I have a very clear memory in my head of the time I finally broke down or broke through. I was in the fetal position on the carpeted floor in my office. I had never felt so alone, nor so helpless. And all I could do was cry and moan and ask, why, God, why, God, why, God? And somewhere out of my tears, I started singing Amazing Grace.

It was as if the only thing I could do was release all of my efforts and simply ask for God’s presence…

To you [I] cried, and [was] saved; in you [I] trusted, and [was] not put to shame.

Amidst our lament, let us reach out to God in song…

Third Movement: Thanksgiving

We don’t want to pretend that the movement from lament to seeking God’s help to thanksgiving takes only a few minutes. For some things, it takes a lifetime. For some things, we move from lament to reaching out to God to thanksgiving over and over and over again.

Particularly in these times, when there are so many things to lament—in our world, in our communities and in our personal lives, we want to take time to lift up our prayers to God.

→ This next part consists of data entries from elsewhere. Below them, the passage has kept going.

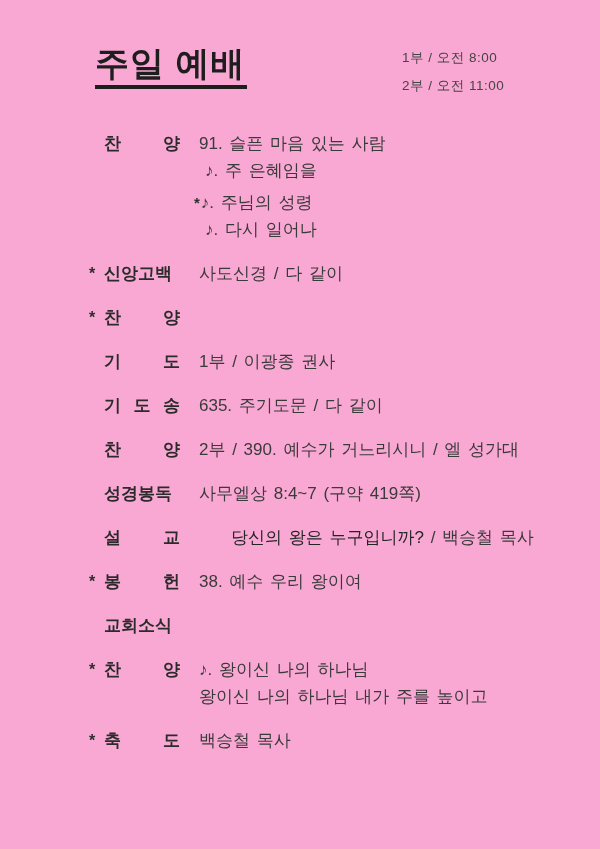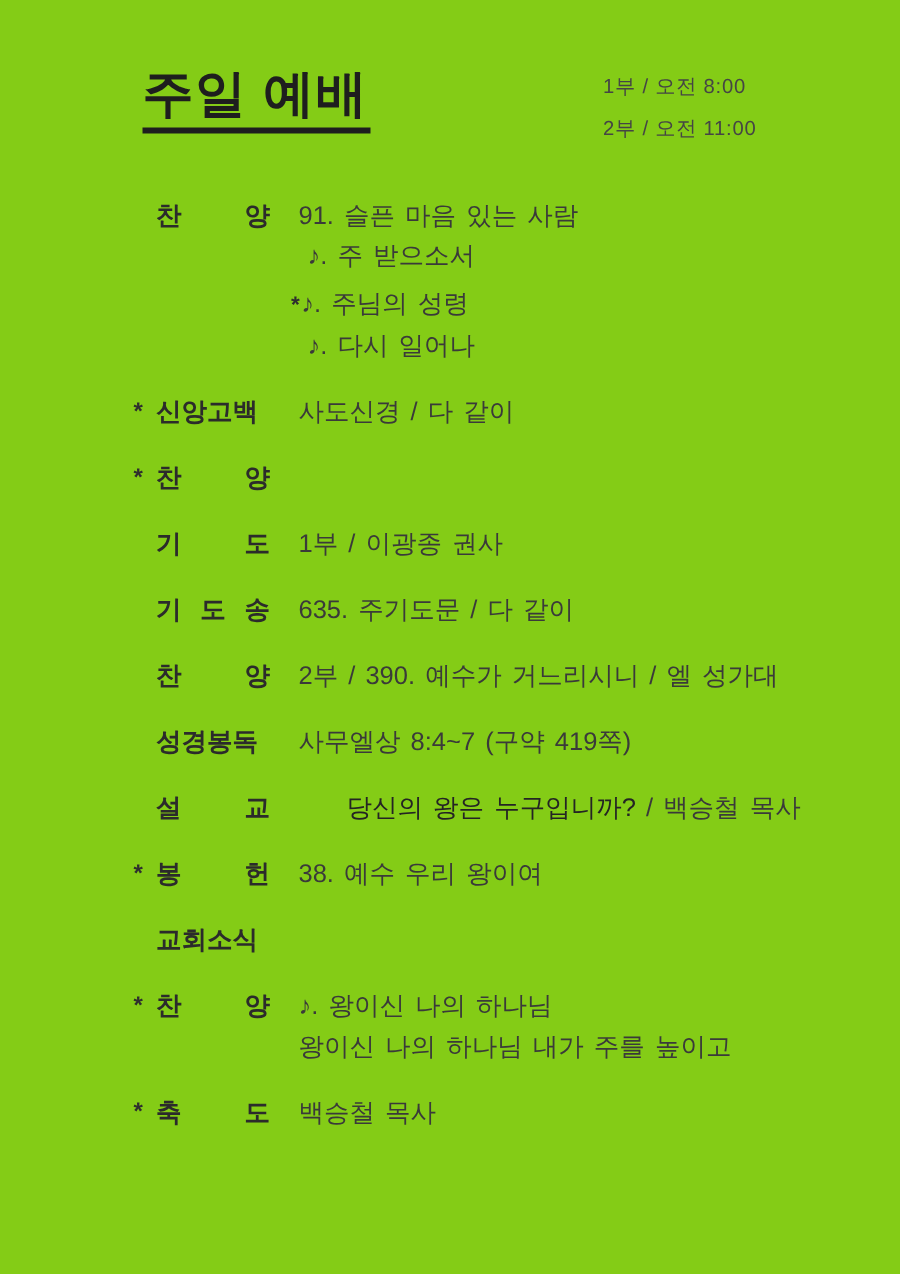"주일 예배" .page { background: #84cc16 -> #f9a8d4 }
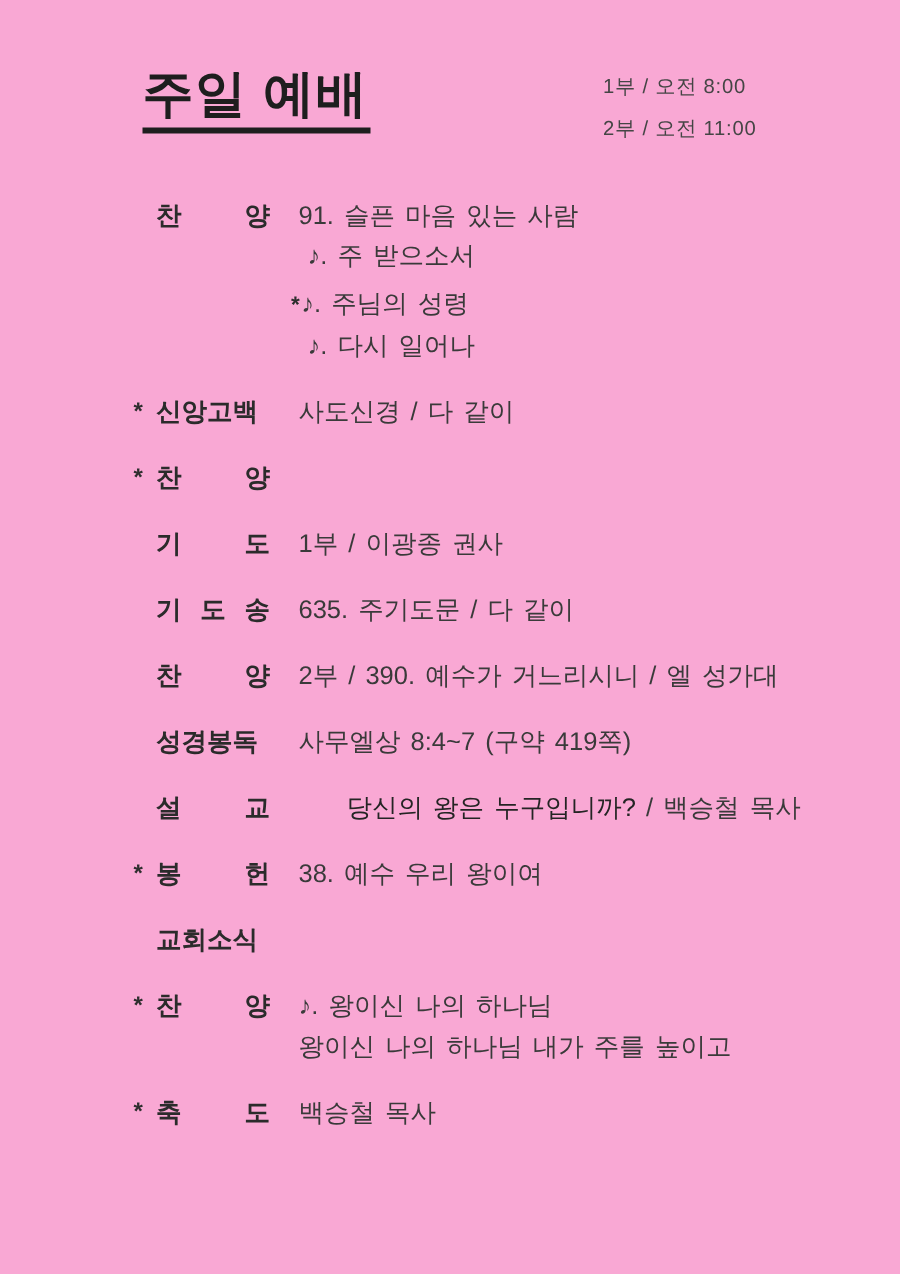"♪. 주 받으소서" span { text: 받으소서 -> 은혜임을 }
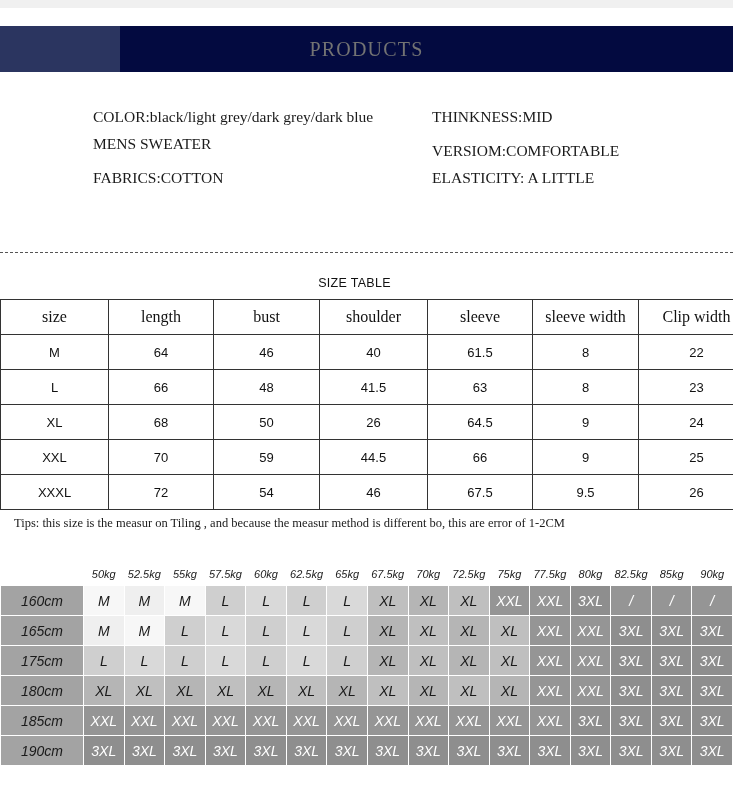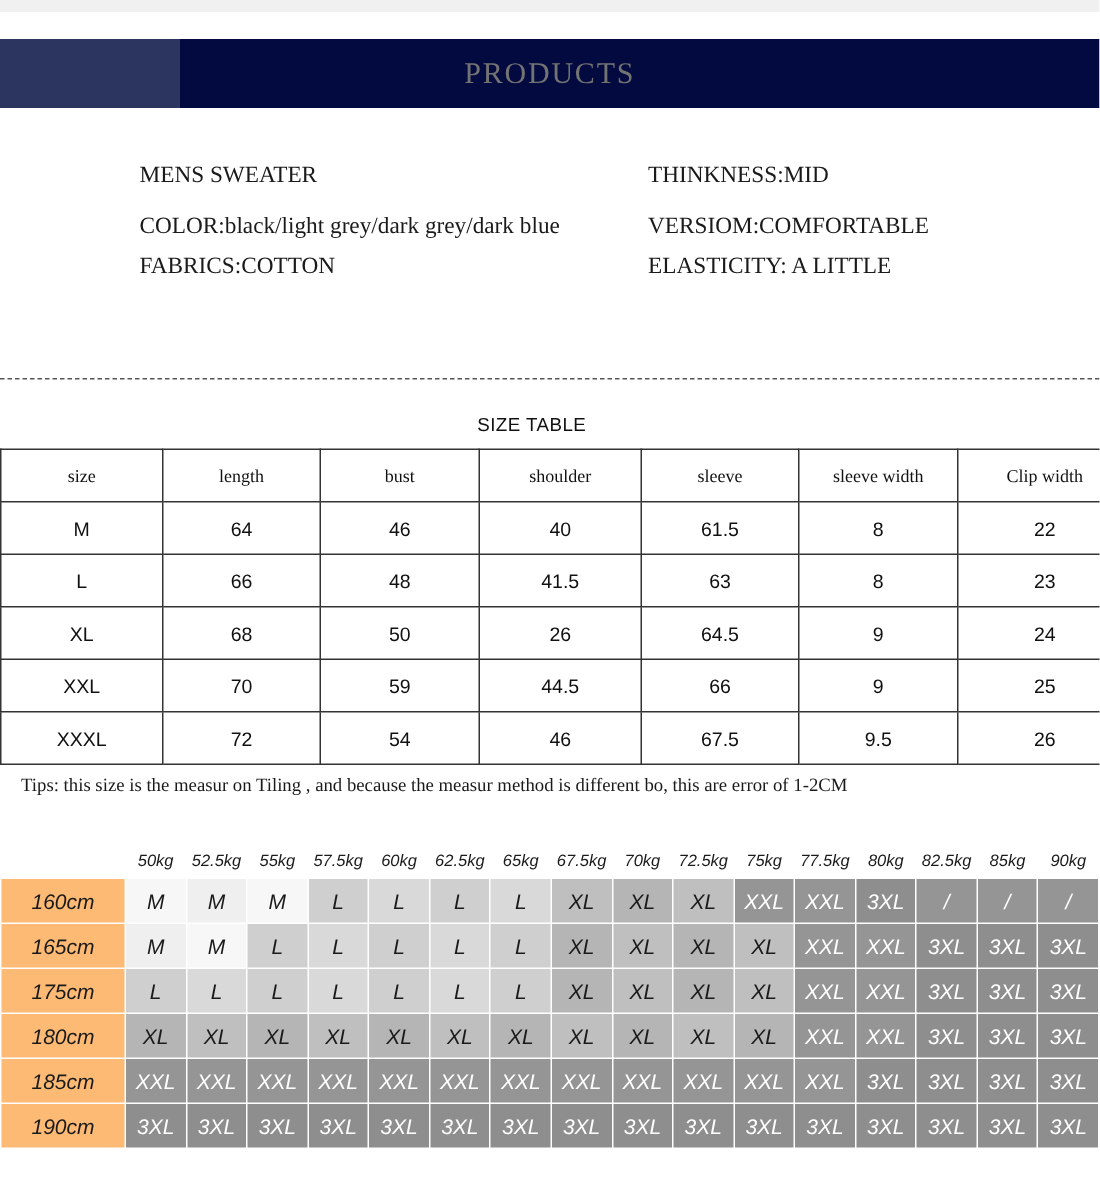"MENS SWEATER" div.spec-line { order: before "COLOR:black/light grey/dark grey/dark" -> after "COLOR:black/light grey/dark grey/dark" }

This morning, we have candles for our prayer time. If you’d like to come forward and light a candle and offer a prayer—of lament, of thanksgiving, of all of it wrapped together, please feel free. We will sing together as the candles are lit. If you’d like to name out loud what you’re praying for, please do so. If you’d rather just light a candle and pray in your heart, please do that. If you need someone to bring you a candle in your seat, please signal to me or Allison.